• _Your goal_
Every line containing the word "none" is to be copied from the data below.

Data excerpts

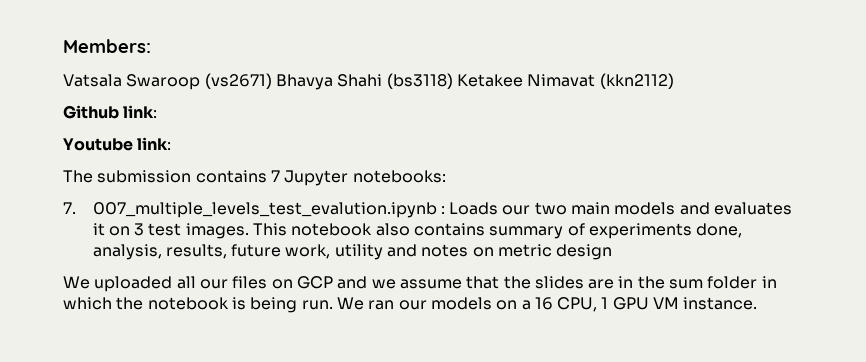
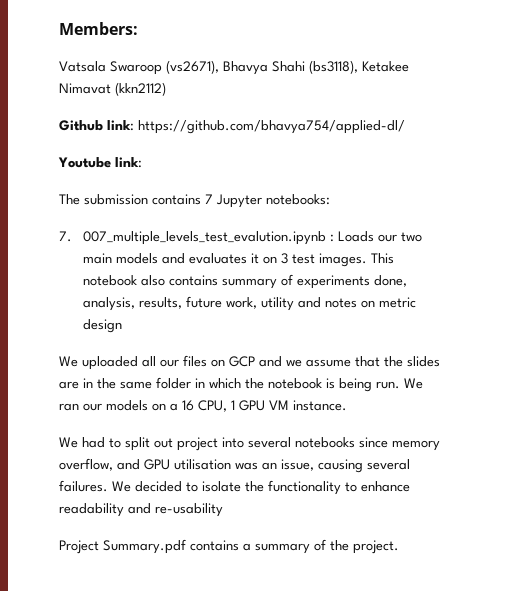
[204,73,272,89] (vs2671) -> [166,60,219,74] (vs2671),
[386,73,453,89] (bs3118) -> [309,60,358,74] (bs3118),
(158, 111) none -> [138,120,405,134] https://github.com/bhavya754/applied-dl/
[669,279,704,289] sum -> [120,381,152,389] same
(758, 303) none -> [59,437,440,451] [59,458,410,473] [59,480,410,495] [59,503,223,517] [59,539,399,554] // We had to split out project into several notebooks since memory overflow, and GPU utilisation was an issue, causing several failures. We decided to isolate the functionality to enhance readability and re-usability // Project Summary.pdf contains a summary of the project.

• _Completed exercise_
(158, 111) none -> [138,120,405,134] https://github.com/bhavya754/applied-dl/
(758, 303) none -> [59,437,440,451] [59,458,410,473] [59,480,410,495] [59,503,223,517] [59,539,399,554] // We had to split out project into several notebooks since memory overflow, and GPU utilisation was an issue, causing several failures. We decided to isolate the functionality to enhance readability and re-usability // Project Summary.pdf contains a summary of the project.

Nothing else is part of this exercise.